Exercise: Pictures found in the material must be left out, and every line returned as written.

Exercise data:
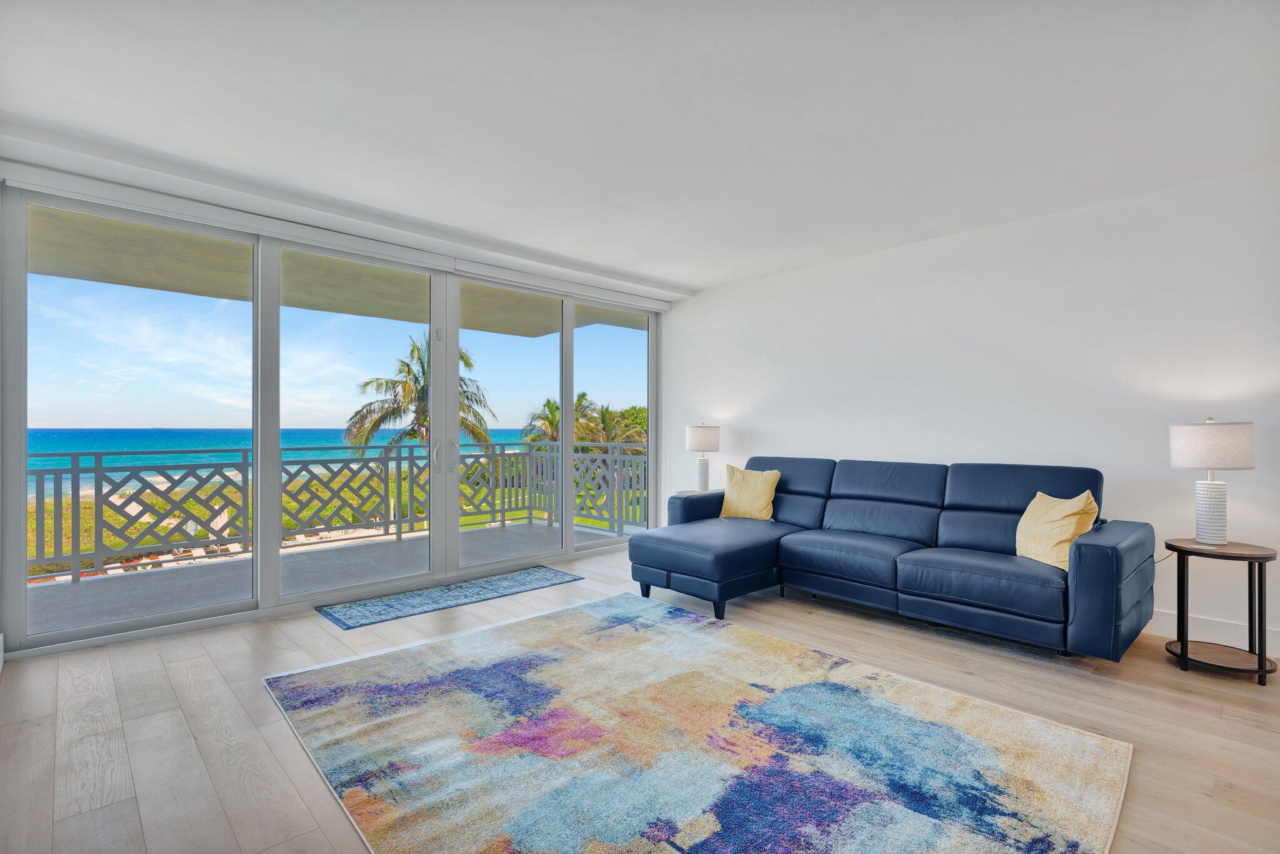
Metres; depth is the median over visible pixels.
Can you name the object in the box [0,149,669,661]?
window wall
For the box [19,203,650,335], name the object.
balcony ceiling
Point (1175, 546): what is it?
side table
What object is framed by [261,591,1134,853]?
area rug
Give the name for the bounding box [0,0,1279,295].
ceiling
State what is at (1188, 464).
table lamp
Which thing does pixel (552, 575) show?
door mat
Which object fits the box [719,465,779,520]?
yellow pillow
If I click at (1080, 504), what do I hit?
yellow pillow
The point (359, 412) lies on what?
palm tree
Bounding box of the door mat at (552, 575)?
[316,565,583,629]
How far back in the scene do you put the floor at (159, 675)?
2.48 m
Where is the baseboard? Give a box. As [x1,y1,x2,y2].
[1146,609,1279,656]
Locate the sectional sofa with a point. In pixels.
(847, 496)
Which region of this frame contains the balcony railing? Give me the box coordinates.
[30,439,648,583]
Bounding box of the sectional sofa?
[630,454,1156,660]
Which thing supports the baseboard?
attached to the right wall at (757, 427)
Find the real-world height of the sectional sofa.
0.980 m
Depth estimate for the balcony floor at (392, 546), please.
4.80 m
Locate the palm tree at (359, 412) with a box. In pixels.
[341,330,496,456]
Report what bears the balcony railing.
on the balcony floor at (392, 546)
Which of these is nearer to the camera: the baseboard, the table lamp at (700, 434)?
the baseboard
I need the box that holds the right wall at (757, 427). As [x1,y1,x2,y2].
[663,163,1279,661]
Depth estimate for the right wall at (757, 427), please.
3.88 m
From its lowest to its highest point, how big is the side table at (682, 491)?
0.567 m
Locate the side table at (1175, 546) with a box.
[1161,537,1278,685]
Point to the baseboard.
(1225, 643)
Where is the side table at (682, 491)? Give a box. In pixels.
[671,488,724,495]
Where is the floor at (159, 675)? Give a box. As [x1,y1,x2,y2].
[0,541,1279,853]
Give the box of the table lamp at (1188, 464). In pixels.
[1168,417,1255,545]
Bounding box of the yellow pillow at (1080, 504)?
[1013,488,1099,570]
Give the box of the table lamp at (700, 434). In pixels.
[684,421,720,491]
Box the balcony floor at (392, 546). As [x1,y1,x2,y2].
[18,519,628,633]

Result of this task:
Metres; depth is the median over visible pixels.
Can you name the object in the box [0,149,669,661]?
window wall
For the box [19,203,650,335], name the object.
balcony ceiling
Point (1175, 546): what is it?
side table
What object is framed by [261,591,1134,853]?
area rug
Give the name for the bounding box [0,0,1279,295].
ceiling
State what is at (1188, 464).
table lamp
Which thing does pixel (552, 575) show?
door mat
Which object fits the box [719,465,779,520]?
yellow pillow
If I click at (1080, 504), what do I hit?
yellow pillow
The point (359, 412) lies on what?
palm tree
Bounding box of the door mat at (552, 575)?
[316,565,583,629]
How far back in the scene do you put the floor at (159, 675)?
2.48 m
Where is the baseboard? Give a box. As [x1,y1,x2,y2].
[1146,609,1279,656]
Locate the sectional sofa with a point. In pixels.
(847, 496)
Which region of this frame contains the balcony railing? Give me the box coordinates.
[30,439,648,583]
Bounding box of the sectional sofa?
[630,454,1156,660]
Which thing supports the baseboard?
attached to the right wall at (757, 427)
Find the real-world height of the sectional sofa.
0.980 m
Depth estimate for the balcony floor at (392, 546), please.
4.80 m
Locate the palm tree at (359, 412) with a box. In pixels.
[341,330,496,456]
Report what bears the balcony railing.
on the balcony floor at (392, 546)
Which of these is nearer to the camera: the baseboard, the table lamp at (700, 434)?
the baseboard
I need the box that holds the right wall at (757, 427). As [x1,y1,x2,y2].
[663,163,1279,661]
Depth estimate for the right wall at (757, 427), please.
3.88 m
From its lowest to its highest point, how big is the side table at (682, 491)?
0.567 m
Locate the side table at (1175, 546) with a box.
[1161,537,1278,685]
Point to the baseboard.
(1225, 643)
Where is the side table at (682, 491)? Give a box. In pixels.
[671,488,724,495]
Where is the floor at (159, 675)? Give a box. As [x1,y1,x2,y2].
[0,541,1279,853]
Give the box of the table lamp at (1188, 464). In pixels.
[1168,417,1255,545]
Bounding box of the yellow pillow at (1080, 504)?
[1013,488,1099,570]
Give the box of the table lamp at (700, 434). In pixels.
[684,421,720,491]
Box the balcony floor at (392, 546). As [x1,y1,x2,y2].
[18,519,628,633]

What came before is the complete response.